= Peter Puck =

Animated cartoon character teaching the rules of ice hockey

Peter Puck

Peter Puck is a hockey puck-shaped cartoon character. The puck, whose animated adventures appeared on both NBC's Hockey Game of the Week and CBC's Hockey Night in Canada during the 1970s, explained ice hockey rules, equipment and the sport's history to the home viewing audience. The voice of Peter Puck was provided by Ronnie Schell. The animation was produced by Hanna-Barbera studios. Nine episodes, each approximately three minutes long, were broadcast between periods of NHL hockey games.

==Origins==
The brainchild of NBC executive and New York Rangers season ticket holder Donald Carswell, who conceived the idea and scripted first drafts of the initial episodes, Peter Puck was developed for the television network in partnership with Hanna-Barbera.

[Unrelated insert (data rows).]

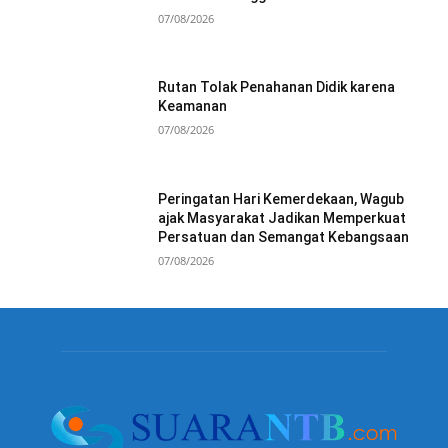
07/08/2026
Rutan Tolak Penahanan Didik karena
Keamanan
07/08/2026
Peringatan Hari Kemerdekaan, Wagub
ajak Masyarakat Jadikan Memperkuat
Persatuan dan Semangat Kebangsaan
07/08/2026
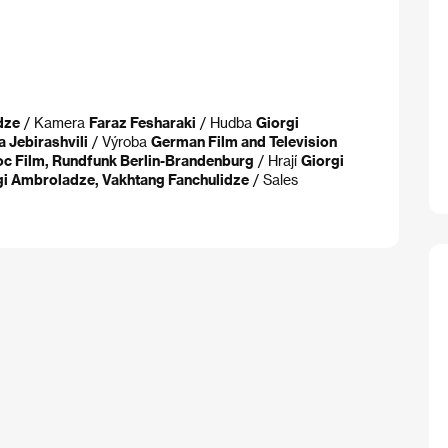
dze
/ Kamera
Faraz Fesharaki
/ Hudba
Giorgi
 Jebirashvili
/ Výroba
German Film and Television
oc Film, Rundfunk Berlin-Brandenburg
/ Hrají
Giorgi
rgi Ambroladze, Vakhtang Fanchulidze
/ Sales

Designed to help introduce and popularize ice hockey among non-fans (especially children), Peter Puck became an instant and enduring hit with existing hockey fans. When the network stopped carrying NHL games in 1975, NBC sold Peter's rights back to Hanna-Barbera, which later sold them to Brian McFarlane, a member of the network's NHL broadcast team (and the son of Leslie McFarlane, also known as first of many to assume the pen name "Franklin W. Dixon" and pen the Hardy Boys books). McFarlane subsequently wrote three children's books using the character: Peter Puck: Love That Hockey Game (1975), Peter Puck and the Stolen Stanley Cup (1980), and Peter Puck's Greatest Moments in Hockey (1980).

==Comeback==

Peter Puck made a comeback during the 2007 NHL Playoffs, as retailers began selling a line of retro apparel with the Peter Puck logo. That same year, Peace Arch Entertainment released the entire series to DVD.

Since December 2007, the original Peter Puck has been shown during the first intermission of Toronto Maple Leafs games broadcast on Leafs TV. The clips are seen in their original form, with outdated rules and references omitted.

For the 2009–10 NHL season, Peter Puck returned to the CBC.

In August 2023, it was announced a new animated series is in production. The series will feature Peter Puck's sister Penny Puck.